## Extract
____________________

The hearing is indicative of how sour opinions of the IRS are among House Republicans. GOP members in the House — especially more conservative members associated with the Freedom Caucus and Tea Party movement — have been highly critical of the government agency and have appeared intent on cutting its budget and capabilities.

The impeachment hearings have focused around an IRS scandal revealed in May 2013, when it was found that the agency was targeting specific groups for extra scrutiny. Initial reports indicated that conservative tax-exempt groups with names that included words and phrases like “Tea Party” were the subject of such examination. It was later reported that many other words that are closer associated with progressive, nonconservative or liberal causes — like “occupy,” “progressive,” and nonprofit journalism” — were also targeted by the IRS.

____________________

## Entries provided
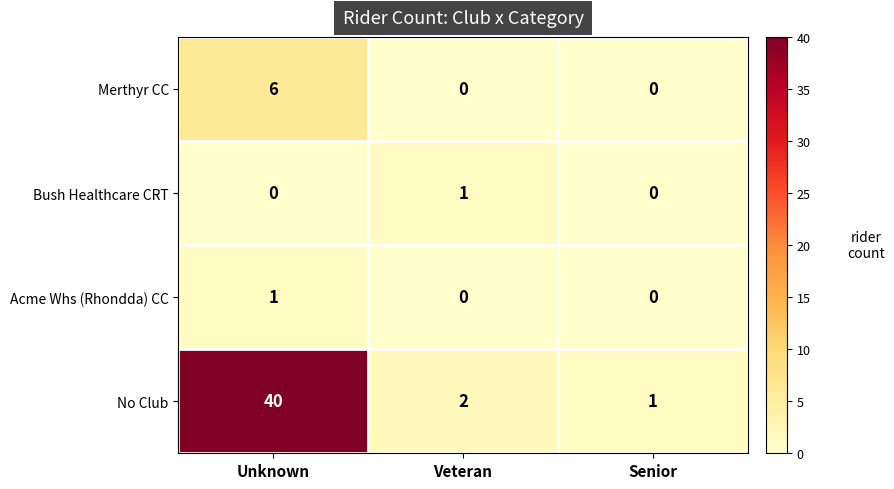

How many Acme Whs (Rhondda) CC values are between 0 and 1?

3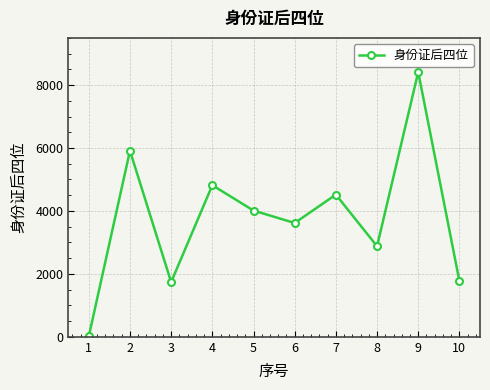

The value at 7 is 7097. True or false?

False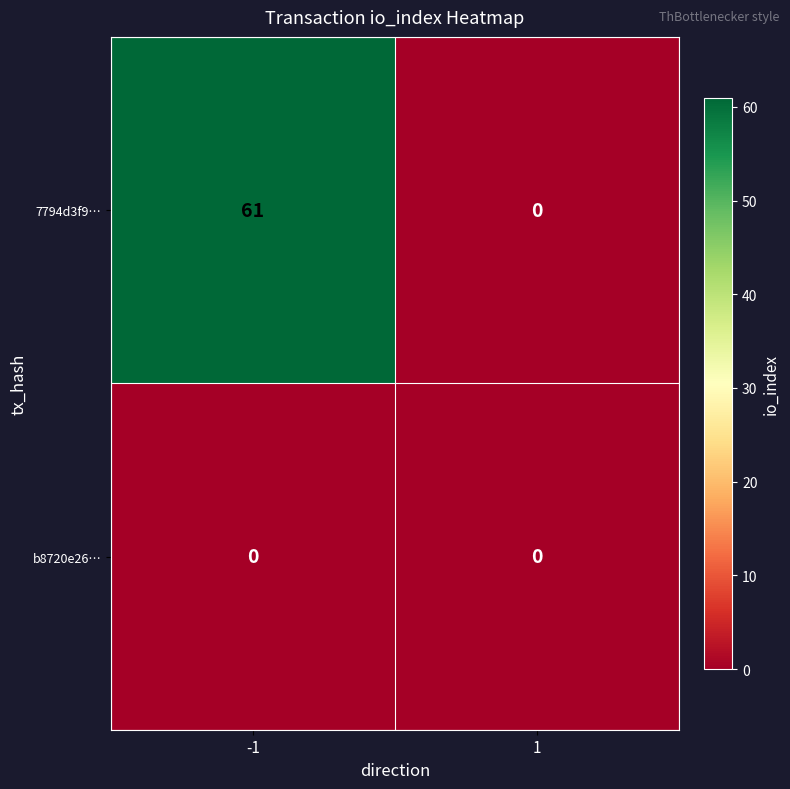

Rank the series at -1 from lowest to highest value.

b8720e26…, 7794d3f9…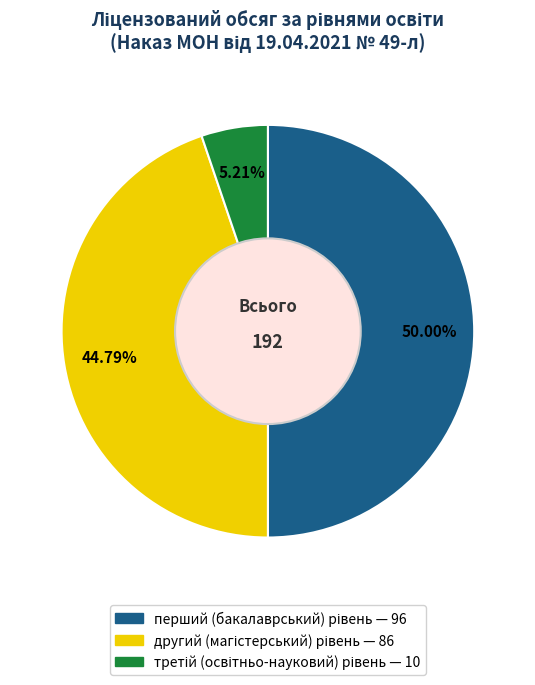

To the nearest percent, what is the average slice percentage?

33%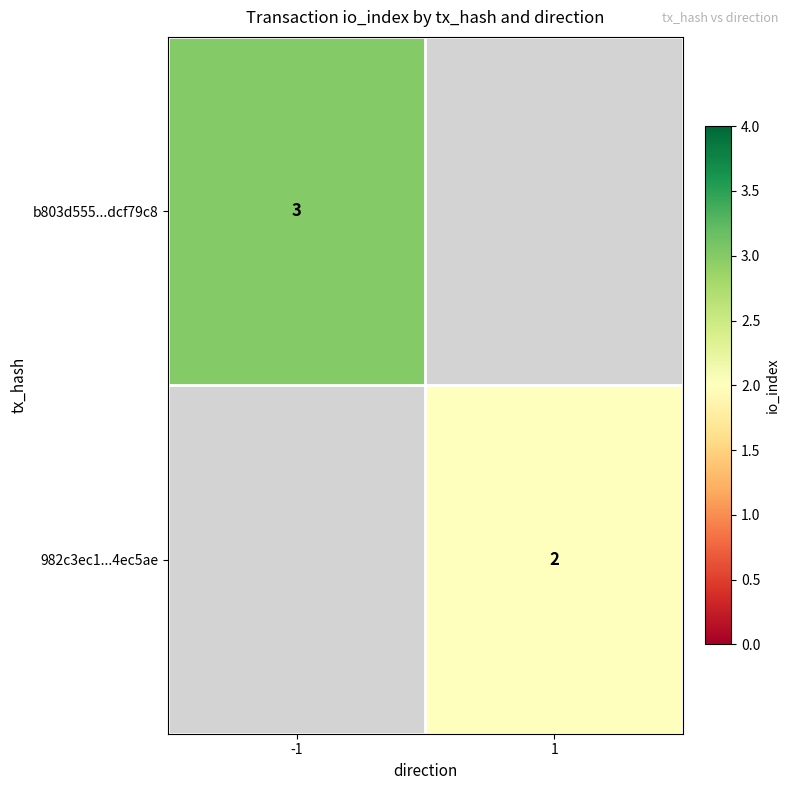

Is it true that 982c3ec1...4ec5ae equals 3 at 1?

False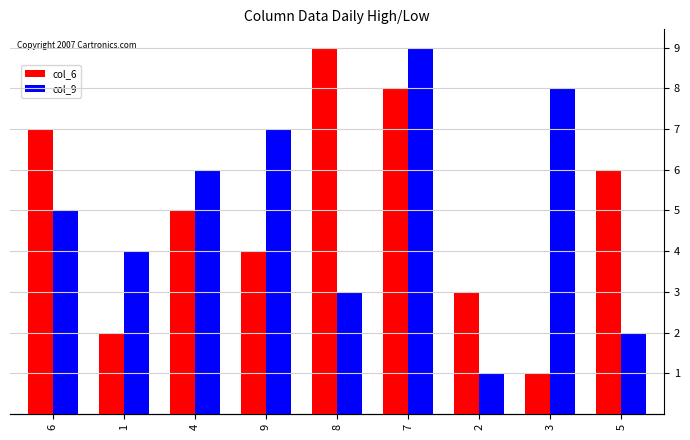

At which label does col_6 first exceed 5?

6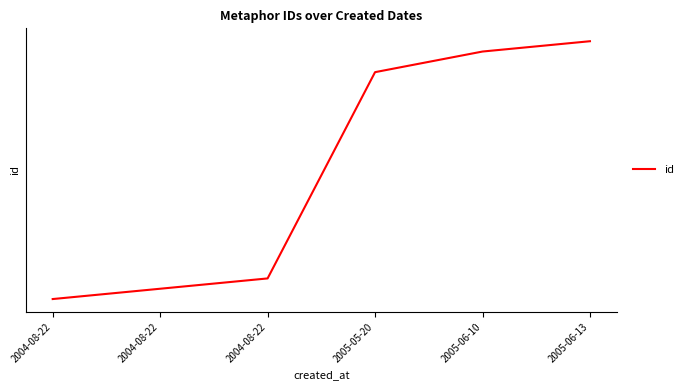

Does the chart have visible grid lines?

Yes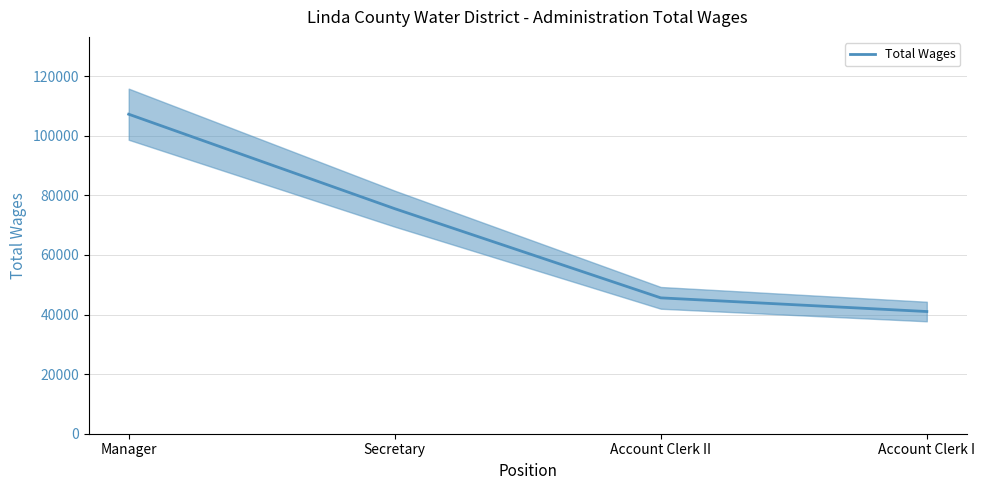

What is the label of the 4th point from the left?

Account Clerk I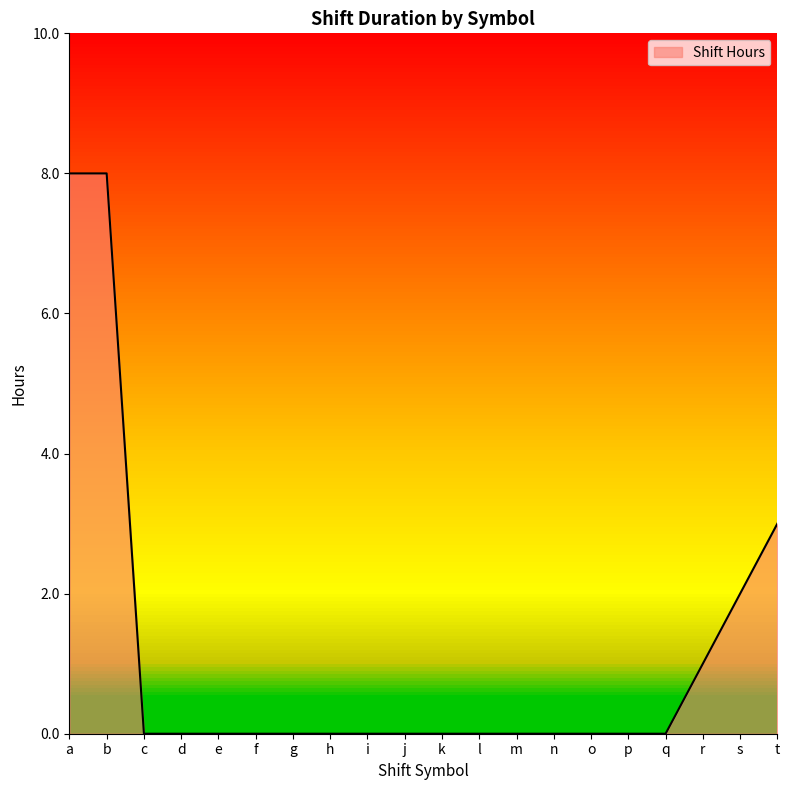

Reading right to left, transcribe all the data shown in this chart.

t=3.0	s=2.0	r=1.0	q=0.0	p=0.0	o=0.0	n=0.0	m=0.0	l=0.0	k=0.0	j=0.0	i=0.0	h=0.0	g=0.0	f=0.0	e=0.0	d=0.0	c=0.0	b=8.0	a=8.0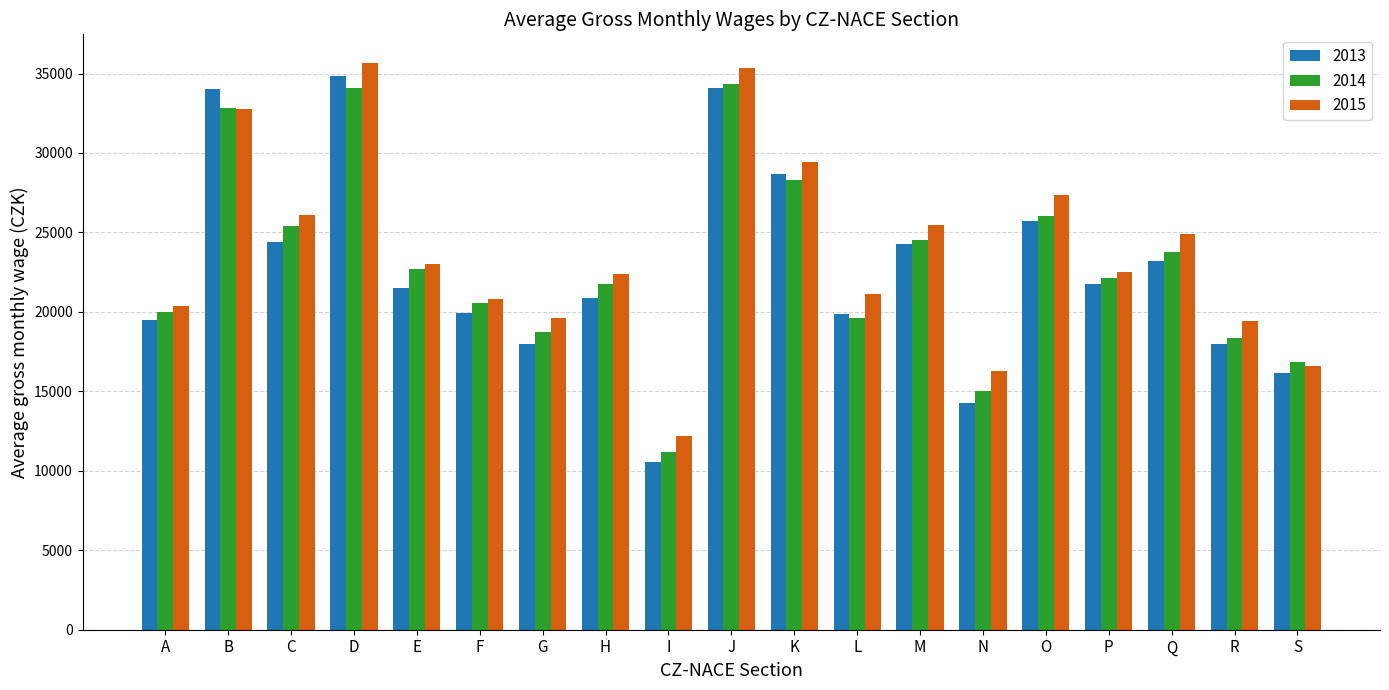

What is the spread (max minus min) of values at L?

1530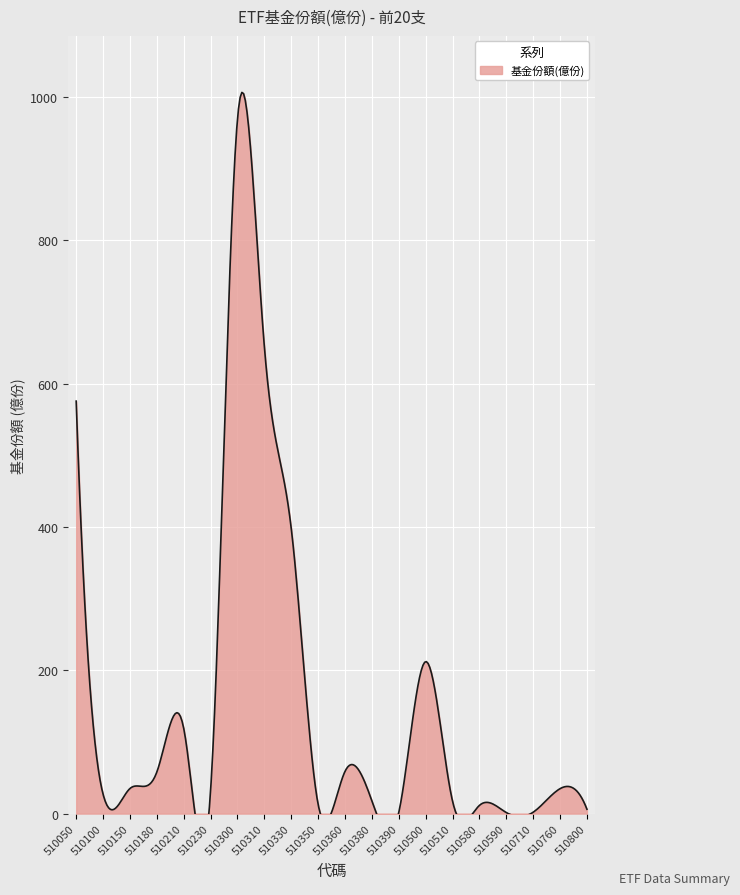

What is the sum of the values at 510150 and 510800?

41.0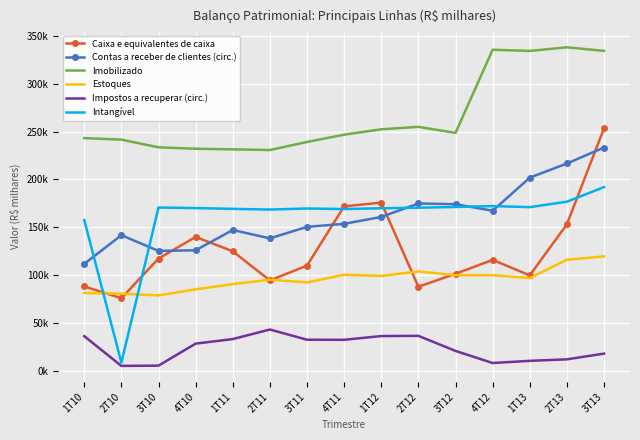

What are all the series names shown in the legend?

Caixa e equivalentes de caixa, Contas a receber de clientes (circ.), Imobilizado, Estoques, Impostos a recuperar (circ.), Intangível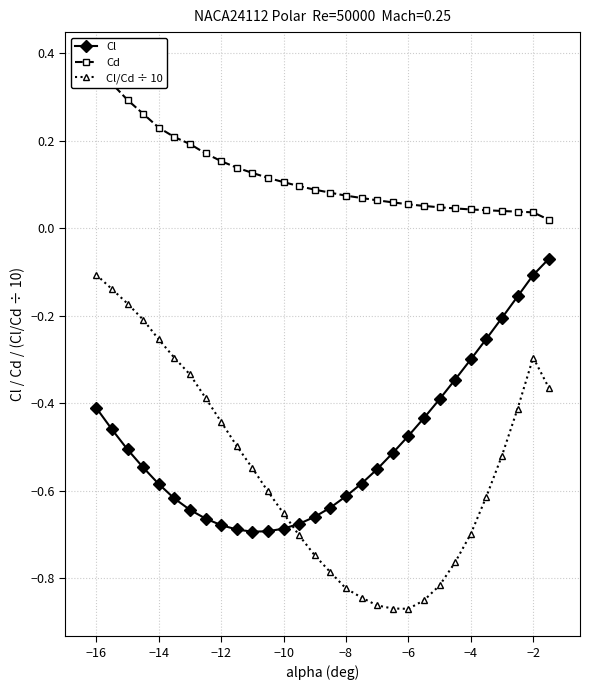

True or false: Cl/Cd ÷ 10 has more than 0 points higher than both neighbors.

True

____________________

## Assignment 1
In the IRS hearing text, when was the IRS scandal at the center of the impeachment hearings revealed?
## Assignment 2
From the IRS hearing text, copy the passage that begins with the words "The hearing is" and ends after the words "budget and capabilities.".

## Written solution 1
May 2013

## Written solution 2
The hearing is indicative of how sour opinions of the IRS are among House Republicans. GOP members in the House — especially more conservative members associated with the Freedom Caucus and Tea Party movement — have been highly critical of the government agency and have appeared intent on cutting its budget and capabilities.